The code demonstrating it is in migrate.js. Loading this into a Rhino session provides a function called 'messageListener' that starts up a socket server that listens for incoming objects on a port. The object should be a function or continuation. When received it's called on a seperate thread.

The 'send' function will send a function to a running message listener. This can be on the same machine or across the network. 'migrateThread' will migrate the currently running thread to another message listener, again this could be on another machine across the network.

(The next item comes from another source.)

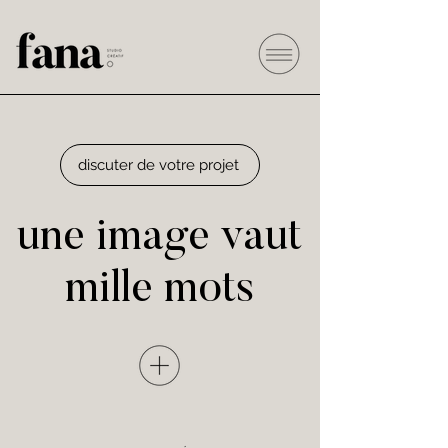
discuter de votre projet
une image vaut
mille mots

For example:

Machine A:
js> load("migrate.js")
js> messageListener(10000)

Machine B:
js> load("migrate.js")
js> messageListener(20000)
js> send("host.running.A", 10000, function() { print("Hello A!"); });

This will result in the message 'Hello A!" appearing on machine A. The function is serialised, sent across the network and deserialized and called on A. An example function that does thread migration:

function pingPong(host1, port1, host2, port2) {
  while(1) {
    print("ping\n");
    java.lang.Thread.sleep(1000);
    migrateThread(host2, port2);
    print("pong\n");
    java.lang.Thread.sleep(1000);
    migrateThread(host1, port1);
  }
}

If run on Machine A, specifying the host and port for machines A and B it will first print 'ping', then sleep for 1,000 milliseconds. Then the thread will migrate to machine B, print 'pong', sleep and migrate back to A, etc.

The code has a workaround for the fact that Rhino doesn't deserialize and serialize to a stream. Instead the functions only work on files. So I serialize to a file first, then read that file and write it to the stream. For deserialisation it reads from the stream, writes it to a file then deserialises from that file. For real world code this should be changed to actually operate on the stream itself, or use random temporary files and clean them up afterwards.

To run the code you'll need to use both js.jar (The Rhino implementation) and xbean.jar (for serializing some of the Javascript objects). An easy way of just getting these to try it out is to use the jars from the Server Side Javascript example and run it with:

java -cp js.jar:xbean.jar org.mozilla.javascript.tools.shell.Main

For Windows, replace the ':' with a ';'.

This was one of the things I talked about and demonstrated at the Unenterprisey Languages Meeting in Wellington on Saturday.